Edward recovered at Clandon Park Hospital in Guildford from 14 April to 31 May. He was readmitted on 2 July and spent another two months there followed by several months at a convalescent depot. He was discharged to duty on 28 December 1917 and assigned to the Manitoba Regiment Depot. In mid-February 1918 he was admitted to No. 11 Canadian General Hospital in Shorncliffe due to furunculosis (boils). He was released from the hospital on 1 April and transferred to the 11th Reserve Battalion. Edward served in Great Britain for another eight months. He embarked for Canada on 22 November on the SS Aquitania, arriving about a week later and getting discharged on 9 January 1919 in Winnipeg. His brother David served in France with the 46th Battalion and returned to Canada in March 1919.
When the 1921 census was taken Edward living in Whitemouth and working as a farm labourer. He was married in Winnipeg on 10 October 1922 to Gladys Pearl Little (née Cousins), a widow. Gladys was born in Whitemouth in 1899, one of at least ten children of William Henry Cousins and Josephine Sayers. Her parents were both born in Ontario and moved to Manitoba in the 1880s. Gladys married her first husband, Thomas Little, in November 1917. He was called up for service two months later and he died in France in September 1918. Thomas is buried in Bucquoy Road Cemetery near Arras and commemorated on the Whitemouth Cenotaph. Three of Gladys’ brothers also served in the war: Arthur Carberry, James Leslie and Frederick David.

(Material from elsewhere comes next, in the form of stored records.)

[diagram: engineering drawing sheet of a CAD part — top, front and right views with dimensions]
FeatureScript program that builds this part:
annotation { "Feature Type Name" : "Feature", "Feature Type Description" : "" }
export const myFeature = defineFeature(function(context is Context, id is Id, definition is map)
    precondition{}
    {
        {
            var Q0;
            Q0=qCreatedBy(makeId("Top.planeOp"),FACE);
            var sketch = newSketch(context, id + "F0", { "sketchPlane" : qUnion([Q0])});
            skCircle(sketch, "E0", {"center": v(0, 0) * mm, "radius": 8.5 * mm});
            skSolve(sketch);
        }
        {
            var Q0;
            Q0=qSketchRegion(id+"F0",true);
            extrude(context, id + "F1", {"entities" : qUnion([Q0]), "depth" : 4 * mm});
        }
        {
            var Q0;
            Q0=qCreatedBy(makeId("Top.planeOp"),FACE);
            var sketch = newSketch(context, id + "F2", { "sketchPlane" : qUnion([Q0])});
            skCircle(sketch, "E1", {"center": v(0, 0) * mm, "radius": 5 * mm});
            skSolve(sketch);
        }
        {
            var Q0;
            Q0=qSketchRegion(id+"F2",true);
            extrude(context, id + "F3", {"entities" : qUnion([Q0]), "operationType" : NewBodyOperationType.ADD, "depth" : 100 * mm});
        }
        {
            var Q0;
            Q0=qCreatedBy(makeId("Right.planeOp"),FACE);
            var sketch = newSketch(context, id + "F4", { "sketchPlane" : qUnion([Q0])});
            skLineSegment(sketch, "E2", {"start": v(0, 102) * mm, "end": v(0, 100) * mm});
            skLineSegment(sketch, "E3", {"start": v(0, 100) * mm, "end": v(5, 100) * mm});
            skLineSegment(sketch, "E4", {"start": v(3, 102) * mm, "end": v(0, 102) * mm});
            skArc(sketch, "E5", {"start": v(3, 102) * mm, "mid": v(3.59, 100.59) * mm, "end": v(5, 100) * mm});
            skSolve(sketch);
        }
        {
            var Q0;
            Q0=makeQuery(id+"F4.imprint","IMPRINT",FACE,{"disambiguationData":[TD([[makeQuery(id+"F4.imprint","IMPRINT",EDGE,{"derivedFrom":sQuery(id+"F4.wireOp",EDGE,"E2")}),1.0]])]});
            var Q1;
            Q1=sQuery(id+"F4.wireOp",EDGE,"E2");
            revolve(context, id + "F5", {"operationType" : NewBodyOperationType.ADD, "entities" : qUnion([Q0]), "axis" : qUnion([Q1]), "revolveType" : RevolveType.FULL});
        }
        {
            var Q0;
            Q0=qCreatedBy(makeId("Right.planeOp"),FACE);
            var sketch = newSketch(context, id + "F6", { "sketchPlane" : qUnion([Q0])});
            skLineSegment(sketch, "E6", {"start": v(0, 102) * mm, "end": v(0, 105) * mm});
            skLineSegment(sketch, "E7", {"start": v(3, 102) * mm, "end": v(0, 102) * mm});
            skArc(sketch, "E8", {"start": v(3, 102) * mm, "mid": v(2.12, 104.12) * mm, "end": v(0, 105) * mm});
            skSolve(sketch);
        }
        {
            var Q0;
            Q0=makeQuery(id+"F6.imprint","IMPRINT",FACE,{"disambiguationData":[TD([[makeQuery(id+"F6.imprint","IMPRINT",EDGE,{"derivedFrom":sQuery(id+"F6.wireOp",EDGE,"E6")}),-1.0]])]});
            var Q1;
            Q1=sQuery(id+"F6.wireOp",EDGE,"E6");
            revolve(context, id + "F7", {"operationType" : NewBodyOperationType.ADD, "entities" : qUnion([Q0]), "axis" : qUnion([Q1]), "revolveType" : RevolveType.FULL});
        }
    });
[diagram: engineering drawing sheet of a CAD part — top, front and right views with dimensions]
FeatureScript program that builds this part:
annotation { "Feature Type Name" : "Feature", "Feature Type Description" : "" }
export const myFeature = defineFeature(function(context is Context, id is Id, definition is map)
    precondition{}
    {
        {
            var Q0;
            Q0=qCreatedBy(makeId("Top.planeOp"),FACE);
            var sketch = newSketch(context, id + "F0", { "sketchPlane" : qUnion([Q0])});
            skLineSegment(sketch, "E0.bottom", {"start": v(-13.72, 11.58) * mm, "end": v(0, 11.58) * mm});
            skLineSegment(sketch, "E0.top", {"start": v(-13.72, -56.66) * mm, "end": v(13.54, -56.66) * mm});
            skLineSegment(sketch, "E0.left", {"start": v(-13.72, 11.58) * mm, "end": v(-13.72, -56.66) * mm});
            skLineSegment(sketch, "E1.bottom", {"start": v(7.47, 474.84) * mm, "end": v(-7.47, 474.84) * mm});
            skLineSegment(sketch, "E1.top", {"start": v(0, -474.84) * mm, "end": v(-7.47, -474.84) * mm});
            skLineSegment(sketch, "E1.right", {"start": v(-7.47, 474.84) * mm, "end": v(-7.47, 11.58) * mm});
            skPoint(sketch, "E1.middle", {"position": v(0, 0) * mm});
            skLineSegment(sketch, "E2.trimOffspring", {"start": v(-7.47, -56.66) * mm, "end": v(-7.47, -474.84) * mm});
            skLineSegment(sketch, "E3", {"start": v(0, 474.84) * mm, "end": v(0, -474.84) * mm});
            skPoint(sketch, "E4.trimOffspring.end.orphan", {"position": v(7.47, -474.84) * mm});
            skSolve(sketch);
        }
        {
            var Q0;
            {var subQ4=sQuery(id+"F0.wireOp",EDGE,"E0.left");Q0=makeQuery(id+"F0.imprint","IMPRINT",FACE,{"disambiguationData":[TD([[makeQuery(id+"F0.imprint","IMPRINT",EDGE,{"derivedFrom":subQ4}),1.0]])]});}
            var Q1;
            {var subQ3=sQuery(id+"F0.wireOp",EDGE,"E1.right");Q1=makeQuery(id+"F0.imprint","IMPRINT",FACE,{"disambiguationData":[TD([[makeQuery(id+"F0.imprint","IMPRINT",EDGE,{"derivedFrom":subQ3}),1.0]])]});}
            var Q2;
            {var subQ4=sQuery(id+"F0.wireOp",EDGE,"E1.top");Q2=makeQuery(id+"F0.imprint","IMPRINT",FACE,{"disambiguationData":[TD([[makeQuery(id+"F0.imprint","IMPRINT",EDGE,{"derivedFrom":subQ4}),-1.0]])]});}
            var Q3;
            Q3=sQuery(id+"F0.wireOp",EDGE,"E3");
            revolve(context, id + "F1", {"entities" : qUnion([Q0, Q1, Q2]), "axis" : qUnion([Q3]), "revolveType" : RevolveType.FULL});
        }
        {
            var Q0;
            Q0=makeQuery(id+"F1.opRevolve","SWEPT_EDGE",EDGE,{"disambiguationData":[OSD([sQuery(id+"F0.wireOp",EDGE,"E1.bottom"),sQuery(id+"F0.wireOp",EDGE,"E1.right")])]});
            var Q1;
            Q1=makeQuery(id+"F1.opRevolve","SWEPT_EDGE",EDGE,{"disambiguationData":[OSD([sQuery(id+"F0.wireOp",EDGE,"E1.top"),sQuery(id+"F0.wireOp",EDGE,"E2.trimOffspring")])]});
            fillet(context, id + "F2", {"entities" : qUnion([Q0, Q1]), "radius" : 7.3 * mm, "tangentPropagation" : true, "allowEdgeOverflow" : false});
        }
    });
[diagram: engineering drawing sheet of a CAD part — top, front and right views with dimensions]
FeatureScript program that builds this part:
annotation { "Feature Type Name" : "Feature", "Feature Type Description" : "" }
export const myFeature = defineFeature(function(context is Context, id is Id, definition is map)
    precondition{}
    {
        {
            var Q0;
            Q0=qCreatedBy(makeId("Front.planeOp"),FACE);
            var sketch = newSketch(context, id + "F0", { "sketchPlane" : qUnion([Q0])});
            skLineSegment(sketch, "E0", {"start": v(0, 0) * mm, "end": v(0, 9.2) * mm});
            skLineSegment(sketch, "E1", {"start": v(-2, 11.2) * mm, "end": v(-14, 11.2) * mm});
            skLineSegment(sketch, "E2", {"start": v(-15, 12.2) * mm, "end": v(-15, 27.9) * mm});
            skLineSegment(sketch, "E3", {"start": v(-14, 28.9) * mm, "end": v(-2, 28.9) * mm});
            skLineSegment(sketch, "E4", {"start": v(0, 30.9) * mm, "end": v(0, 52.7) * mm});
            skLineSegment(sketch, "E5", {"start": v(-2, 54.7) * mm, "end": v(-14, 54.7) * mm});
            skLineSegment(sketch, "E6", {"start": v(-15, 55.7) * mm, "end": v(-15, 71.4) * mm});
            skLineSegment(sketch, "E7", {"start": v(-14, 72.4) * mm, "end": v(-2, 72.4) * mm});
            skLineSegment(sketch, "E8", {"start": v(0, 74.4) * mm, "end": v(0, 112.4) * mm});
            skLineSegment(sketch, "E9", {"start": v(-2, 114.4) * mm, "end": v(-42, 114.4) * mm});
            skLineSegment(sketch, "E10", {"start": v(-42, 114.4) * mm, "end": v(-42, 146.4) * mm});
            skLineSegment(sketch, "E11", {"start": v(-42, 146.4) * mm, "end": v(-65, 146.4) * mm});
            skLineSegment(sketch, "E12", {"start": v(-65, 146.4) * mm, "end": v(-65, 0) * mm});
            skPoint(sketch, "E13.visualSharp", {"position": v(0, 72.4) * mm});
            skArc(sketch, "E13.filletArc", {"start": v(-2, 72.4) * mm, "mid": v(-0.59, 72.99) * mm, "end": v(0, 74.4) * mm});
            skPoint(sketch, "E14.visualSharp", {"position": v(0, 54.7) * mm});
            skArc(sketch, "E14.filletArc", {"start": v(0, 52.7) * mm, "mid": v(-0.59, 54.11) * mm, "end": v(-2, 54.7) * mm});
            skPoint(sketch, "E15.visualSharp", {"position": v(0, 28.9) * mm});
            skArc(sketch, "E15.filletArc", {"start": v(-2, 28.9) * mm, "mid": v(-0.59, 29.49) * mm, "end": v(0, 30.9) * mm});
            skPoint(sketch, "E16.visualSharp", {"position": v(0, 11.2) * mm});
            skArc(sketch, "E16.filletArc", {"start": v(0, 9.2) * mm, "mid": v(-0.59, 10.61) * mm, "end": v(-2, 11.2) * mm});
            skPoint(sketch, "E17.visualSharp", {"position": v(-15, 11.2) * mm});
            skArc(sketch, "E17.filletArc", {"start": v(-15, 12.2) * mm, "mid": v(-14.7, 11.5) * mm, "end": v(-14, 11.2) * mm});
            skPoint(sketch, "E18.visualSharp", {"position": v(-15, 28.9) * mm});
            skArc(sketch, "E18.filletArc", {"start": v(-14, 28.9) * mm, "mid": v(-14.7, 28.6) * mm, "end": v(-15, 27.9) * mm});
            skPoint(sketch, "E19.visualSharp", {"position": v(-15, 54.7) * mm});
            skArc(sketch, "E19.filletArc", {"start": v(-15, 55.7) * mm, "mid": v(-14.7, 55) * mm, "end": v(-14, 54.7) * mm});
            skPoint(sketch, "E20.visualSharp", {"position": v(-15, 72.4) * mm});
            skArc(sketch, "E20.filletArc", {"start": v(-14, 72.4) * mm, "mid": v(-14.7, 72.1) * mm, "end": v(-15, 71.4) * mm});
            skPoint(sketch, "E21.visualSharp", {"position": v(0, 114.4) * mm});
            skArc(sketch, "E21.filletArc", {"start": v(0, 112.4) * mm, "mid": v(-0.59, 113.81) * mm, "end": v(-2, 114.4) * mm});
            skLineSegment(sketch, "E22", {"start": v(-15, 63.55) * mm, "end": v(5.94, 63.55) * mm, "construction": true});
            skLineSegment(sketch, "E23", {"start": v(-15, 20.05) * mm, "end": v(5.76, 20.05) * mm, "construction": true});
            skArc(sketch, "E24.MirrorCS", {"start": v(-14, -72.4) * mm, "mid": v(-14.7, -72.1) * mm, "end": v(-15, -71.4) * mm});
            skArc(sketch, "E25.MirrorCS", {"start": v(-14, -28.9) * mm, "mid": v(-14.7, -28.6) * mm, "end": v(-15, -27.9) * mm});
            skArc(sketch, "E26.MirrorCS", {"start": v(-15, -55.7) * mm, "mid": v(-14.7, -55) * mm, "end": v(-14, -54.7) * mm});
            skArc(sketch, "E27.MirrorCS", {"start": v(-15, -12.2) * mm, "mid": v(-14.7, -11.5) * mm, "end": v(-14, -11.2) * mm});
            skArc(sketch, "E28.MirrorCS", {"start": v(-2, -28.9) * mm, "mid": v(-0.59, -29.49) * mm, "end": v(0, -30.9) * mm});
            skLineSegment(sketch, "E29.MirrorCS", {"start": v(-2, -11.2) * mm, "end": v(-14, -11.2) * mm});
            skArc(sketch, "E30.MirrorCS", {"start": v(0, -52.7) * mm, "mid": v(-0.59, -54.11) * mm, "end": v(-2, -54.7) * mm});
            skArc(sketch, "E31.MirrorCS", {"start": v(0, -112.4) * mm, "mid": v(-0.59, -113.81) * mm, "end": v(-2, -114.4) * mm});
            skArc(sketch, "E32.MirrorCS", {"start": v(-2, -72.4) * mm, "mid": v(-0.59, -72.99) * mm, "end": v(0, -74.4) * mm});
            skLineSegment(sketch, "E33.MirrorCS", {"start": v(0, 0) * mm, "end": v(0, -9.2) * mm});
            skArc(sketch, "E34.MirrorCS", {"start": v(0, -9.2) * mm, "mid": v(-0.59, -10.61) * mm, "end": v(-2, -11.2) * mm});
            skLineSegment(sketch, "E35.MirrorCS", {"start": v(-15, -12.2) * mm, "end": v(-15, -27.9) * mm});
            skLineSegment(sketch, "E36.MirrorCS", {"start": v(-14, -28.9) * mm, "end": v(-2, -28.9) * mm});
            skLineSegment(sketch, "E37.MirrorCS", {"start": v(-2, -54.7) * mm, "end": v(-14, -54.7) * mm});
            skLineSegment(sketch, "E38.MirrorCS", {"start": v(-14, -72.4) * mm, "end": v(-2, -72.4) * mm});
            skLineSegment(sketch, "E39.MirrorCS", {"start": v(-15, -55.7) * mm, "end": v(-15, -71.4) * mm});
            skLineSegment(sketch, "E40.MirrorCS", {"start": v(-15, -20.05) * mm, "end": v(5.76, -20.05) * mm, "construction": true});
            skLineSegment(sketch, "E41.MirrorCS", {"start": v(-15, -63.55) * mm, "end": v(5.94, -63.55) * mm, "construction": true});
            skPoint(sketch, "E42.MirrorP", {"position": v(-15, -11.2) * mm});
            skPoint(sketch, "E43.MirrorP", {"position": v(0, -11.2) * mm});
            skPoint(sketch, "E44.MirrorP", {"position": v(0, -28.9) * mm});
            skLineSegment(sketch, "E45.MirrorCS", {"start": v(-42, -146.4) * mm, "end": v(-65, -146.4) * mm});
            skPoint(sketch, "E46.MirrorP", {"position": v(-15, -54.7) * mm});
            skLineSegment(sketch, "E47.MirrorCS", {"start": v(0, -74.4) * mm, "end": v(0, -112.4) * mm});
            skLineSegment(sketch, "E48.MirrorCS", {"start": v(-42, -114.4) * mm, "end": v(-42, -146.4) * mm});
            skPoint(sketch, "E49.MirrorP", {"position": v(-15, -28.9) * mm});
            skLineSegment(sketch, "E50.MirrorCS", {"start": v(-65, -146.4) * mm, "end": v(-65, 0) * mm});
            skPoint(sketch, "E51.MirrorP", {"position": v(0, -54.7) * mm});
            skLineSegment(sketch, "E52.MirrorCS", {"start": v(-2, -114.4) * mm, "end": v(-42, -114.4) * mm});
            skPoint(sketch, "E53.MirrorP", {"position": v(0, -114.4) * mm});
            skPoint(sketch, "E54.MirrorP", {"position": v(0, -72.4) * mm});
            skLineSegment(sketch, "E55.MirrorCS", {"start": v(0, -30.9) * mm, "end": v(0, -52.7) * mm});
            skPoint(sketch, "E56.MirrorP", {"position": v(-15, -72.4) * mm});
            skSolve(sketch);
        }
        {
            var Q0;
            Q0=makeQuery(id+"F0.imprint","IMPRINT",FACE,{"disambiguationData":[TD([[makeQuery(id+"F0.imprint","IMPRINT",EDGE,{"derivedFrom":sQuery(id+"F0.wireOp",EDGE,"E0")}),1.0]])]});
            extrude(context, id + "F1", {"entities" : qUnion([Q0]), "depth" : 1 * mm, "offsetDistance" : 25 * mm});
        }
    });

Edward and Gladys homesteaded in the Whitemouth area for about twelve years before moving into the town of Whitemouth around 1935. About six years later they moved to Rennie, Manitoba where they owned and operated a garage. Edward also served as the postmaster for the community. They had three children: Norma Elaine, Glenn Edward and Brian Winsten. Their son Glenn served in the Royal Canadian Air Force in the 1950s and 60s.
Edward’s father died in 1932 and his mother in 1955. They are buried at South St. Paul’s Evangelical Lutheran Cemetery in the village of Oldenburg near Whitemouth. Three of their children are also buried there: Richard, Hattie and Charles. Edward passed away on 19 September 1960 in Winnipeg and his wife died in 1982. They are buried in Whitemouth Municipal Cemetery along with Edward’s brother David, his sister Mabel (Mrs. Felix Oscar Carlson) and other family members.